Supreme Court Holds That Class Certification Under Rule 23(b)(3) Is Inappropriate if Class Plaintiffs Do Not Show Damages May Be Awarded on a Classwide Basis

On March 27, 2013, in Comcast Corp., et al. v. Behrend, et al., No. 11-864, the U.S. Supreme Court ruled 5-4 that a district court may not certify a class action under Federal Rule of Civil Procedure 23(b)(3) without first determining that damages may properly be awarded on a classwide basis. The decision can be found here.

Respondents initially filed suit against Comcast Corporation and its subsidiaries, alleging that Comcast had conspired with other cable providers to segment the Philadelphia cable market so that providers would be able to maintain exclusivity over the segments, in violation of Section 1 and Section 2 of the Sherman Act. Respondents claimed that Comcast “clustered” their cable television operations within a particular region by swapping their systems outside the region for competitor systems inside the region, thereby eliminating competition and holding prices for cable services above competitive levels. Respondents sought to certify a class under FRCP 23(b)(3), which requires that “the questions of law or fact common to class members predominate over any questions affecting only individual members.”

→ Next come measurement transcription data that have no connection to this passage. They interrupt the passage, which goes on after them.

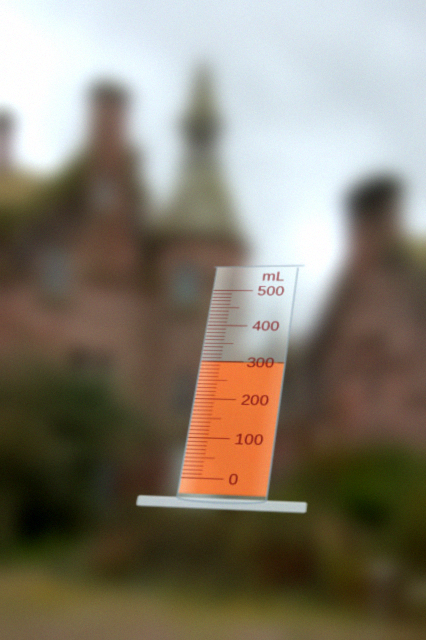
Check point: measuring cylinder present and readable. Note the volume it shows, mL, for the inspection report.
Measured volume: 300 mL
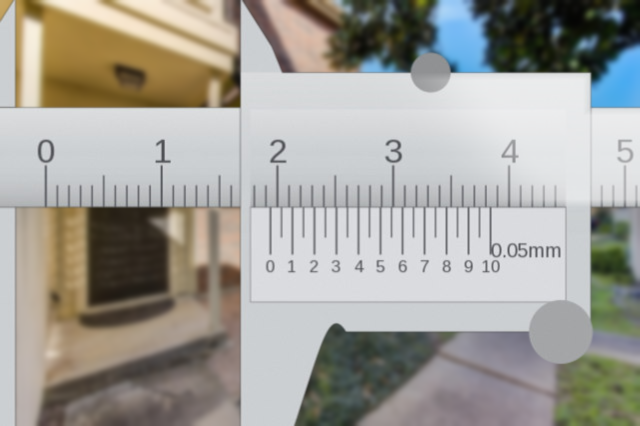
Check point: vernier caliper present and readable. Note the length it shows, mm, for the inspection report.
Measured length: 19.4 mm
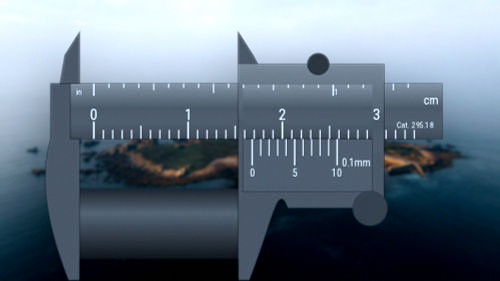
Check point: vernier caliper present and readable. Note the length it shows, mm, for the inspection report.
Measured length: 16.8 mm
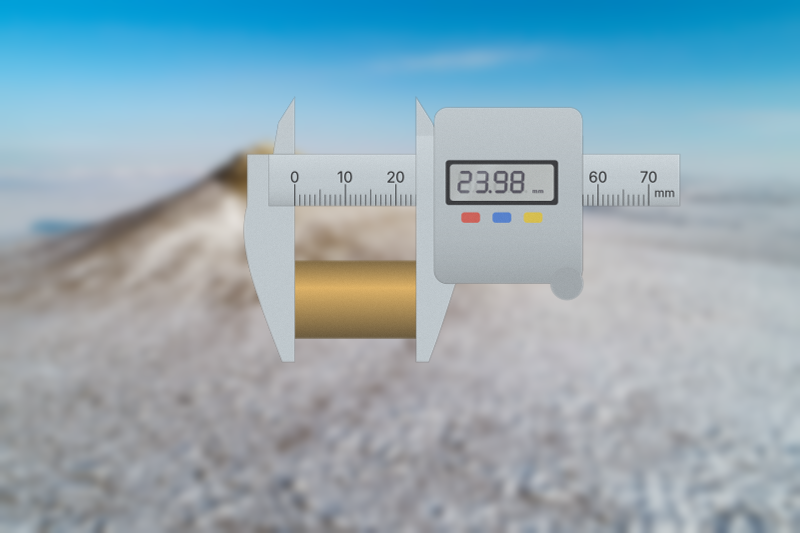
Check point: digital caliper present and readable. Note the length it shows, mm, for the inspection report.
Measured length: 23.98 mm
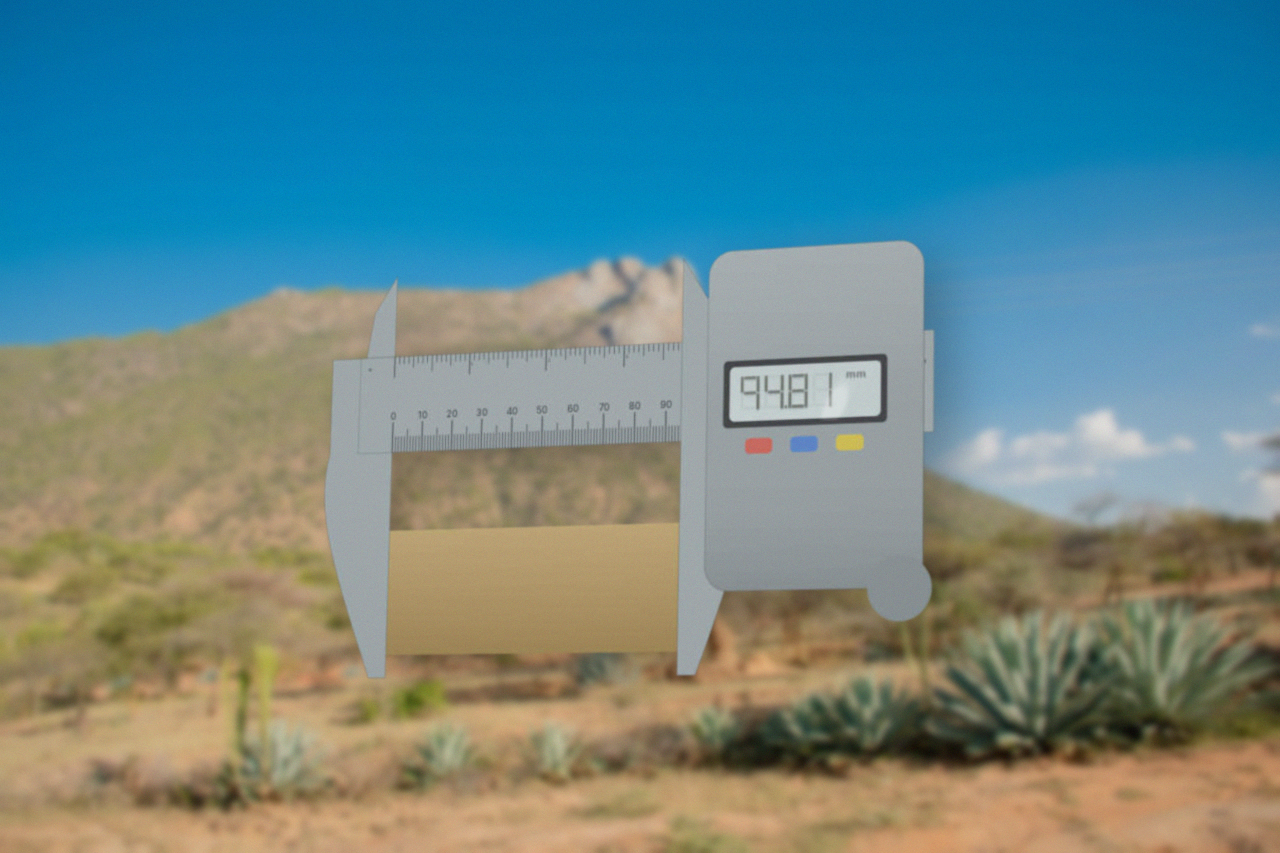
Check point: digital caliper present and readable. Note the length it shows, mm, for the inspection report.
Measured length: 94.81 mm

Respondents proposed four theories of antitrust impact, relying solely upon expert testimony that calculated damages on the basis of all four theories. The District Court accepted only one theory as capable of classwide proof and rejected the rest. The District Court further found that damages resulting from the one theory could be calculated on a classwide basis, even though the expert acknowledged that his model did not isolate damages resulting from any one theory of antitrust impact.  The 3rd U.S. Circuit Court of Appeals affirmed, holding that respondents were not required to “tie each theory of antitrust impact to an exact calculation of damages.” Behrend v. Comcast Corp., 655 F.3d 182, 207 (3d Cir. 2011). Instead, a calculation of supra-competitive prices regardless of the type of anticompetitive conduct was sufficient to satisfy Rule 23(b)(3).  Id.

The Supreme Court disagreed, holding that because the damages model failed to attribute supra-competitive prices specifically to the remaining theory of impact, “Rule 23(b)(3) cannot authorize treating subscribers within the Philadelphia cluster as members of a single class.” Justice Antonin Scalia, writing for the majority, cited the Court’s reasoning in Wal-Mart Stores, Inc. v. Dukes as requiring “a determination that Rule 23 is satisfied, even when that requires inquiry into the merits of the claim.” At the class certification stage, “any model supporting a plaintiff’s damages case must be consistent with its liability case.”

The Court’s ruling will make it more difficult for class plaintiffs to satisfy Rule 23(b)(3)’s requirements without having more detailed expert reports regarding the ability to determine damages on a classwide basis. This likely will result in more robust expert reports and expert discovery during class certification proceedings.